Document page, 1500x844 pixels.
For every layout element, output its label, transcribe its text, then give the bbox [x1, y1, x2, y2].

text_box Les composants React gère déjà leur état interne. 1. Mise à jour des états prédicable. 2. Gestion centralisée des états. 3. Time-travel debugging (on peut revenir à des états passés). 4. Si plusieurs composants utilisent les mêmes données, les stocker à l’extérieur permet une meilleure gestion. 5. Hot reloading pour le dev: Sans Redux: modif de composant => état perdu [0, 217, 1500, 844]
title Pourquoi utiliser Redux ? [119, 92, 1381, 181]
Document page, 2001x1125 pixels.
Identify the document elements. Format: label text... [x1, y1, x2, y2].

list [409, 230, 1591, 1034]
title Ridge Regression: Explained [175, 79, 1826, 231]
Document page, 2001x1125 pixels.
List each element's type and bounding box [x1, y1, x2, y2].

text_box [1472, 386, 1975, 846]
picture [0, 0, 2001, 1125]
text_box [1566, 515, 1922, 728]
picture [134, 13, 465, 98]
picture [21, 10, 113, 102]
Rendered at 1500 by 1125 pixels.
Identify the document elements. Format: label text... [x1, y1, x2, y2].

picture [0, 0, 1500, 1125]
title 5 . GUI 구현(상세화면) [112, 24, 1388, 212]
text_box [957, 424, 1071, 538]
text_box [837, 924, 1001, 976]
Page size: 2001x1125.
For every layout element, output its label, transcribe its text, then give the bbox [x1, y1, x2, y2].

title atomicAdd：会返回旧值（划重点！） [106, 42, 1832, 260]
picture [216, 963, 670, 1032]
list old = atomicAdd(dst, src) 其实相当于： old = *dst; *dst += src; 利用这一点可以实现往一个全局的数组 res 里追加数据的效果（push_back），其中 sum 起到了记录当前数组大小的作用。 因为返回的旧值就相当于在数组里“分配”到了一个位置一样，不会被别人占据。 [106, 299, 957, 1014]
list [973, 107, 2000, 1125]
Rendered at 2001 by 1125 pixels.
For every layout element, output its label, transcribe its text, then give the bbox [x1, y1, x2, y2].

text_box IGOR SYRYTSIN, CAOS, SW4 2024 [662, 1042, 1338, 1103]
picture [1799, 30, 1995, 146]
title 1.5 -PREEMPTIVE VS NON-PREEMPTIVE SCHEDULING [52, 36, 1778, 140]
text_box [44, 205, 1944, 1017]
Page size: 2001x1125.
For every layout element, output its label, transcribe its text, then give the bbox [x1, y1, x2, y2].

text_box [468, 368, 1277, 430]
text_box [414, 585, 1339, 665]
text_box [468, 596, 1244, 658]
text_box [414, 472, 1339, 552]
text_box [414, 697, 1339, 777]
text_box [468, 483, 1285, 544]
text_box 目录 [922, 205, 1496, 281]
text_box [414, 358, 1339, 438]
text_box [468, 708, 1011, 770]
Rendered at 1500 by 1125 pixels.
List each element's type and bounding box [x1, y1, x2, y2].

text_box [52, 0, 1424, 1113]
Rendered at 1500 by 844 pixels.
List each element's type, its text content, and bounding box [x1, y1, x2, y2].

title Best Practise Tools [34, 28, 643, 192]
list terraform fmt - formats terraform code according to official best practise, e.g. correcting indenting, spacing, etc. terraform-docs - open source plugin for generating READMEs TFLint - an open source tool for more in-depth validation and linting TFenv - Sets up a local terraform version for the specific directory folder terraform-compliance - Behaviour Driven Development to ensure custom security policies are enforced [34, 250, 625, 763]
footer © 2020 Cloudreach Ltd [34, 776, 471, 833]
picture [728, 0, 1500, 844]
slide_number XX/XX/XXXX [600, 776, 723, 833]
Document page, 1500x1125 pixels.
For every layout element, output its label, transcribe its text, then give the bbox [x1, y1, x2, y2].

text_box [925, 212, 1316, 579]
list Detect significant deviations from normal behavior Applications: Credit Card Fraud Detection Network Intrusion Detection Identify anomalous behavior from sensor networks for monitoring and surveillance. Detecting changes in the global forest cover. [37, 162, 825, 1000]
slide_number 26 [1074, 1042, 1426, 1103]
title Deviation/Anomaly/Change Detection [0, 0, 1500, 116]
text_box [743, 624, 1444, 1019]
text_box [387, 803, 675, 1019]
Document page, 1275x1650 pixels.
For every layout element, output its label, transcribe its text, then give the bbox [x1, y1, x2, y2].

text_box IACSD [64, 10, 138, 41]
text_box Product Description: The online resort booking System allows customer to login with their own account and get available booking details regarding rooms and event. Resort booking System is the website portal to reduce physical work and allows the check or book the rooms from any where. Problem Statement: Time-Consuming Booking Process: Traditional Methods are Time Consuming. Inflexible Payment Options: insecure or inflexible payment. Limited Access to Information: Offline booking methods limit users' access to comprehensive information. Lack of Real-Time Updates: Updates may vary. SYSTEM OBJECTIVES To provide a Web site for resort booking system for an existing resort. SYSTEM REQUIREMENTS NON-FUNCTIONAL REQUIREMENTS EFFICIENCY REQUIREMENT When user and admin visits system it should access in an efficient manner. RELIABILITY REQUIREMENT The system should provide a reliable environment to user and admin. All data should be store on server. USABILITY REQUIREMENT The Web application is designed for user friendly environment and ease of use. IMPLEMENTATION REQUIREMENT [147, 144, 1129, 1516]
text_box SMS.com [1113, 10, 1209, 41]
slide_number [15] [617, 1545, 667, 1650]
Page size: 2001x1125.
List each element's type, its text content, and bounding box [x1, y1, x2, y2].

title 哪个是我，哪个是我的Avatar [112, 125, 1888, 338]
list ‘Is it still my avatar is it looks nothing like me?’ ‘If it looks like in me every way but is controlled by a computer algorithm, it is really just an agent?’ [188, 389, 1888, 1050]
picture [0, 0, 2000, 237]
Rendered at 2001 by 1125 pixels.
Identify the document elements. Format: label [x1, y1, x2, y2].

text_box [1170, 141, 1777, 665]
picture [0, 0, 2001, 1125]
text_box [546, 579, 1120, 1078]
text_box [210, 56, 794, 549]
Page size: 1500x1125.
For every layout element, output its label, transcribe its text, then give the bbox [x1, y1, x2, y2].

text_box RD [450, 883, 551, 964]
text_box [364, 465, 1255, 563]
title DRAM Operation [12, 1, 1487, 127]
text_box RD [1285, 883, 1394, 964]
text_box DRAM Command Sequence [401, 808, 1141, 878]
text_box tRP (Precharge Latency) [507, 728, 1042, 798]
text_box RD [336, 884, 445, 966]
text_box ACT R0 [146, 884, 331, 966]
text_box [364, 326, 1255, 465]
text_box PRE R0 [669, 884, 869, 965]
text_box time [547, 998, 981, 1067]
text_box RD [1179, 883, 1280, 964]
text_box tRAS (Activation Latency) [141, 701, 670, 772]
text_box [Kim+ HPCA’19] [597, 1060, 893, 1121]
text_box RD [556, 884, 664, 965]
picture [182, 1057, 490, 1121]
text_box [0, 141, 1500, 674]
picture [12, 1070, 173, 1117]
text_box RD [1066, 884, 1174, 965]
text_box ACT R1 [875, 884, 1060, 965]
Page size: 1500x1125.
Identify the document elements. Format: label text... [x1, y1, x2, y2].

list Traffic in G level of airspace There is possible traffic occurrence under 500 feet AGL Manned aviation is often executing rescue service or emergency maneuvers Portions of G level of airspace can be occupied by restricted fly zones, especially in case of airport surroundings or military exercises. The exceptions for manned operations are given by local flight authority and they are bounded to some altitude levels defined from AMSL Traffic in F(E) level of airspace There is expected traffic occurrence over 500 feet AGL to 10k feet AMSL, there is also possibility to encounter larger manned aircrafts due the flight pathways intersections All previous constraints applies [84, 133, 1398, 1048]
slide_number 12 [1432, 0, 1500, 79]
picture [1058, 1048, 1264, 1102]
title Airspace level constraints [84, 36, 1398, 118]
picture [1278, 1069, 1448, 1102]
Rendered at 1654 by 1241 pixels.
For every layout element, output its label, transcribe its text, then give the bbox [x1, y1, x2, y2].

## How to complete this task
Could you please find every line of the listing above holding the string "pixels" and copy it?

## Solution to this problem
Document page, 1500x844 pixels.
Document page, 2001x1125 pixels.
Document page, 2001x1125 pixels.
Rendered at 1500 by 1125 pixels.
Rendered at 2001 by 1125 pixels.
Rendered at 1500 by 1125 pixels.
Rendered at 1500 by 844 pixels.
Document page, 1500x1125 pixels.
Document page, 1275x1650 pixels.
Rendered at 2001 by 1125 pixels.
Rendered at 1654 by 1241 pixels.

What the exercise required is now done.